No one assaulted them. No one seemed very interested in them at all; the reaching of the hands was more a reflex action than anything else. Tropism they called it, at least the botanists did, the vegetative turning of flora to and away from light, depending upon the season, and these people, he thought, had no more minds than plants had. Still, they were terribly important; in their name murders had been committed, vast shifting flux, the rising of castles, all of this had come in the name of the people even though these people, in no true sense, could be said to exist.

Enough. He had a job to do; he was not a social revolutionary. Even if he had been, where would you begin? Where would you try to make these people right? Even if you could cleanse all drugs out of the vein of the United States, New York City would still look like an occupied zone toward the end of wartime. It would take fifty years to make any changes even if the root causes themselves were instantly removed; most of these people would have to die off before anything could be done. The sickness bit too deep. Everything did after a while; the answer was not politics.

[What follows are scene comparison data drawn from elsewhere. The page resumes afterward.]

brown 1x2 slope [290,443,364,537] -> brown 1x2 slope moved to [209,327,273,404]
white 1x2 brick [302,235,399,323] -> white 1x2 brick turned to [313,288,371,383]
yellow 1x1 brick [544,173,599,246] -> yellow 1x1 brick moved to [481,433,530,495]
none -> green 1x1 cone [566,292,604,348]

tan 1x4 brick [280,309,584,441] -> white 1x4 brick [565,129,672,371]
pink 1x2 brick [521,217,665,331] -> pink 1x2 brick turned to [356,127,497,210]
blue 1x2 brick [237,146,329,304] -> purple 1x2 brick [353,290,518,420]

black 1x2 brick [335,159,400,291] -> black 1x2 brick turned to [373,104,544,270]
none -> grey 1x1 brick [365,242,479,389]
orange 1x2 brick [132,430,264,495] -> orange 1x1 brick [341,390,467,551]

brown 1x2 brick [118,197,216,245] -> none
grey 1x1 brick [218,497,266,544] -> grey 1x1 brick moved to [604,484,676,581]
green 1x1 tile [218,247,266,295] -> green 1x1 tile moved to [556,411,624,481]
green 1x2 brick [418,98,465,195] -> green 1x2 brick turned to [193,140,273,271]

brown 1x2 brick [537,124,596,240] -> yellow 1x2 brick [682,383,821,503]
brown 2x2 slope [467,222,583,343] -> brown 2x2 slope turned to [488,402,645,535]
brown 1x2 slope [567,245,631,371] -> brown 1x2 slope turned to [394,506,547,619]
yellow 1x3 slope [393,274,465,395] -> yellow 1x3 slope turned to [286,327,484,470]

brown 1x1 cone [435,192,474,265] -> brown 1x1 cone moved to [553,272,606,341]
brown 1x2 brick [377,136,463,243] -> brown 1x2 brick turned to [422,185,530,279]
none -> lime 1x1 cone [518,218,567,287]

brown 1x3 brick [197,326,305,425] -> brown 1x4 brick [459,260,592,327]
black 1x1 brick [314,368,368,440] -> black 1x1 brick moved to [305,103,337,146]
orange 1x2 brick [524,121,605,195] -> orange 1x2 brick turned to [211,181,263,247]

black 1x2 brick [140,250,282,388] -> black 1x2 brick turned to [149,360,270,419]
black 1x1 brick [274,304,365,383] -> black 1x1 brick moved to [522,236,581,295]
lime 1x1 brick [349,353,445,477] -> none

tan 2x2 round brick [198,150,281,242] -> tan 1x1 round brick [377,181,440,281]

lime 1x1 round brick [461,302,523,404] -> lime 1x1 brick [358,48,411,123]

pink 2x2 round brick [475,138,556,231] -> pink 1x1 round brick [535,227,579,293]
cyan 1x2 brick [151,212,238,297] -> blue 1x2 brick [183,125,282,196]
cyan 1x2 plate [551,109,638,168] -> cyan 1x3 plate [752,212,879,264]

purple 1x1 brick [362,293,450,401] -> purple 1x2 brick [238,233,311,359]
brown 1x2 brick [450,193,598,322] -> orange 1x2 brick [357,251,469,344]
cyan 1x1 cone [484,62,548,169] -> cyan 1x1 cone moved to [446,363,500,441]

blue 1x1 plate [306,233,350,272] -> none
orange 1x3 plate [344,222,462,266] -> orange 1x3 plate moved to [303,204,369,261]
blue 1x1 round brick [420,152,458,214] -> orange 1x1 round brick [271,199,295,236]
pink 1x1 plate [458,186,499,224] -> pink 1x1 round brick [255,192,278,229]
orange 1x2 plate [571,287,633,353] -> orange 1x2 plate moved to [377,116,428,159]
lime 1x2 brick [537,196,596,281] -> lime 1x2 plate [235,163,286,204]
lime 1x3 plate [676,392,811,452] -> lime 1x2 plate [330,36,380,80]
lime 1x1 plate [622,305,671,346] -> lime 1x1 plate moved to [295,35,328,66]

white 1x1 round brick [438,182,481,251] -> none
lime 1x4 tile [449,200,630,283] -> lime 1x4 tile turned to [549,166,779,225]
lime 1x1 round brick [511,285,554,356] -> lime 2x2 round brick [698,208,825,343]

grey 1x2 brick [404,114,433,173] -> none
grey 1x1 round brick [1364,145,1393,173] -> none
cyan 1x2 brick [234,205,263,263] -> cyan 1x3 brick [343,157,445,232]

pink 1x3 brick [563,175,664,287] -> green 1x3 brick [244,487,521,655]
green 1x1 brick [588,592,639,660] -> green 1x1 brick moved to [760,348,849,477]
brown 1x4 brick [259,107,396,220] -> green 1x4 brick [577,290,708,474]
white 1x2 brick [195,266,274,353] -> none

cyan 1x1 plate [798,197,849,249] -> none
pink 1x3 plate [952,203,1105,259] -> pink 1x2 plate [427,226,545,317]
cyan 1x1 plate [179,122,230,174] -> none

They went into Stevens’s hotel. It was a hotel only by Havana standards Wulff supposed; it was a crumbling, rotting three-story hulk on a street even more depressed and rancid than those through which they had walked. There was no clerk sitting on the bottom level, only a lobby in which in various attitudes of despair or catatonia a scattering of men sat, staring at the walls, a few of them singing to themselves in aimless little voices. “It’s not much,” Stevens whispered, “but it’s home,” and they went up a winding flight of stairs, beating at insects for purchase on the landings, up one more flight and down the hall into a small, dirty room in which there was a bed, a chair, a bulb dangling from ceiling wire and an old-fashioned telephone propped next to the bed which Stevens pointed to with a flourish. “All of the conveniences,” he said, “the phone is particularly important; that’s how I get my assignments.” He locked the door on an unsafe, insecure bolt, kicked it and walked back toward the windowsill where the bottles stood like little dishevelled troops, removed a gin bottle. “You want a drink?” he said.